A friend of mine has been in a the market for a while and has just not been able to find anyone remotely interesting. Knowing the sort of women he has been with or fancied in the past (only counting the ones while he was sober), I think he has a type – the quirky and wannabe quirky. You might be quick to judge here and say oh, if she is “wannabe” quirky, then that’s definitely not cool. I couldn’t disagree more with you on this one as I believe, if someone’s trying to be interesting, it’s far better than someone who is neither quirky nor trying. Either they don’t realise they have potential or they’re too lazy to care.
Imagine a “quirkiness potential by how hard one tries” matrix. Its not hard to guess, majority of the market belongs to the lovely quadrant in red (see image below) that I’d like to lovingly call “mosranna” (curd rice). These are the type of people who go in and out of dates with an arranged marriage interview “guide” book like bots and are the worst to encounter in the market.
When all you see in the marriage market are the “red ones”, it’s normal to lose faith in the arranged marriage system. You start getting desperate to have this one thing checked off your bucket list and be married already, but you know what, you are looking for a life partner and not a piece of paper to spit your gum into. So, take it easy yo.
After having seen the worst, it’s probably too much to hope for the really cool variety and so maybe you would either settle for kinda cool or wannabe cool right?
How does one find this variety, you ask?
By avoiding small talk.
Yes, Bangalore’s traffic is terrible, San Francisco is too expensive, nobody cares about your job is or what you ate for dinner.
In a recent article, one of my all time favourite behavioural economists, Dan Ariely, talks about how avoiding small talk has the upside of better quality of interaction and creation of significantly superior relationships. What does avoiding small talk mean in a date with a complete strange that has been set up by your parents or some auntie like me? For instance, asking someone about their best Tinder date stories.
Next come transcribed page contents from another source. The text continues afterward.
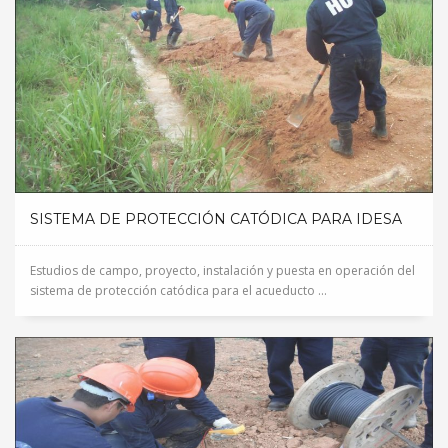
SISTEMA DE PROTECCIÓN CATÓDICA PARA IDESA
Estudios de campo, proyecto, instalación y puesta en operación del
sistema de protección catódica para el acueducto ...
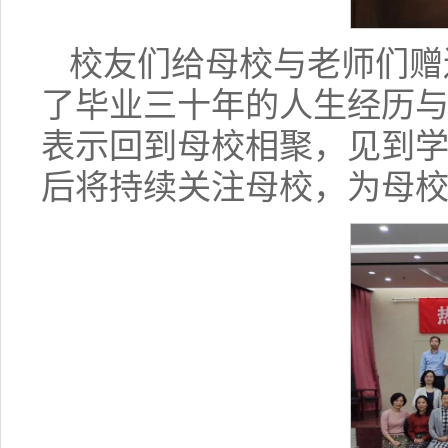
校友们给母校与老师们赠
了毕业三十年的人生经历
表示回到母校相聚，见到
后将持续关注母校，为母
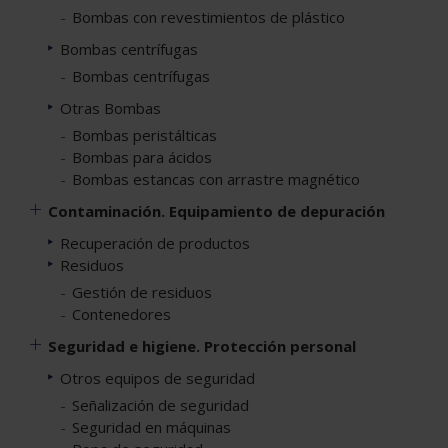
Bombas con revestimientos de plástico
Bombas centrífugas
Bombas centrífugas
Otras Bombas
Bombas peristálticas
Bombas para ácidos
Bombas estancas con arrastre magnético
Contaminación. Equipamiento de depuración
Recuperación de productos
Residuos
Gestión de residuos
Contenedores
Seguridad e higiene. Protección personal
Otros equipos de seguridad
Señalización de seguridad
Seguridad en máquinas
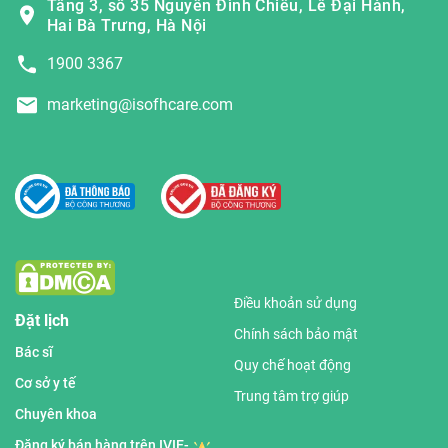
Tầng 3, số 35 Nguyễn Đình Chiểu, Lê Đại Hành,
Hai Bà Trưng, Hà Nội
1900 3367
marketing@isofhcare.com
Điều khoản sử dụng
Đặt lịch
Chính sách bảo mật
Bác sĩ
Quy chế hoạt động
Cơ sở y tế
Trung tâm trợ giúp
Chuyên khoa
Đăng ký bán hàng trên IVIE-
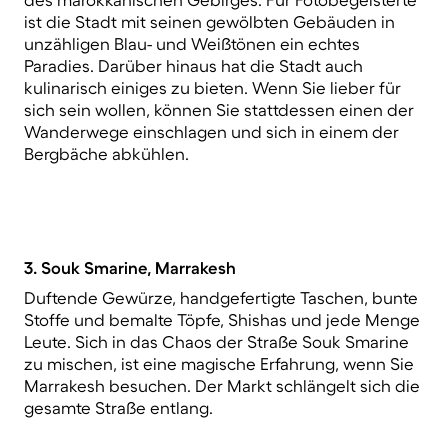
ist die Stadt mit seinen gewölbten Gebäuden in
unzähligen Blau- und Weißtönen ein echtes
Paradies. Darüber hinaus hat die Stadt auch
kulinarisch einiges zu bieten. Wenn Sie lieber für
sich sein wollen, können Sie stattdessen einen der
Wanderwege einschlagen und sich in einem der
Bergbäche abkühlen.
3. Souk Smarine, Marrakesh
Duftende Gewürze, handgefertigte Taschen, bunte
Stoffe und bemalte Töpfe, Shishas und jede Menge
Leute. Sich in das Chaos der Straße Souk Smarine
zu mischen, ist eine magische Erfahrung, wenn Sie
Marrakesh besuchen. Der Markt schlängelt sich die
gesamte Straße entlang.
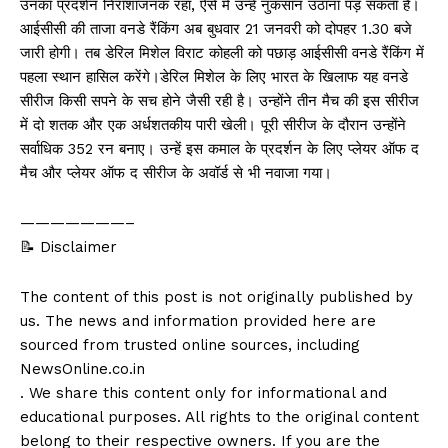
उनका प्रदर्शन निराशाजनक रहा, ऐसे में उन्हें नुकसान उठाना पड़ सकता है।
आईसीसी की ताजा वनडे रैंकिंग अब बुधवार 21 जनवरी को दोपहर 1.30 बजे
जारी होगी। तब डेरिल मिशेल विराट कोहली को पछाड़ आईसीसी वनडे रैंकिंग में
पहला स्थान हासिल करेंगे।डेरिल मिशेल के लिए भारत के खिलाफ यह वनडे
सीरीज किसी सपने के सच होने जैसी रही है। उन्होंने तीन मैच की इस सीरीज
में दो शतक और एक अर्धशतकीय पारी खेली। पूरी सीरीज के दौरान उन्होंने
सर्वाधिक 352 रन बनाए। उन्हें इस कमाल के प्रदर्शन के लिए प्लेयर ऑफ द
मैच और प्लेयर ऑफ द सीरीज के अवॉर्ड से भी नवाजा गया।
———————–
📝 Disclaimer
The content of this post is not originally published by
us. The news and information provided here are
sourced from trusted online sources, including
NewsOnline.co.in
. We share this content only for informational and
educational purposes. All rights to the original content
belong to their respective owners. If you are the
While this might seem inappropriate at many levels, it’s a high risk, high pay off type of move. What’s important to note is the reaction of the person who is posed with this question. If they got perplexed, it’s alright because that’s expected. But if they got seriously offended for being asked such out of syllabus questions, well, too bad. Suppose your quirkiness is received positively, you will definitely have one hell of a date if not a proposal at the end of it because this person was either from the kinda cool or the wannabe cool quadrant.
Now what you make of it is really up to you, I won’t be the judge here.
Like any decision made in the absence of much information, we will need to rely on instinct and extrapolation to tilt one way or another. If you haven’t seen a spike already, why don’t you stir one up yourself the next around?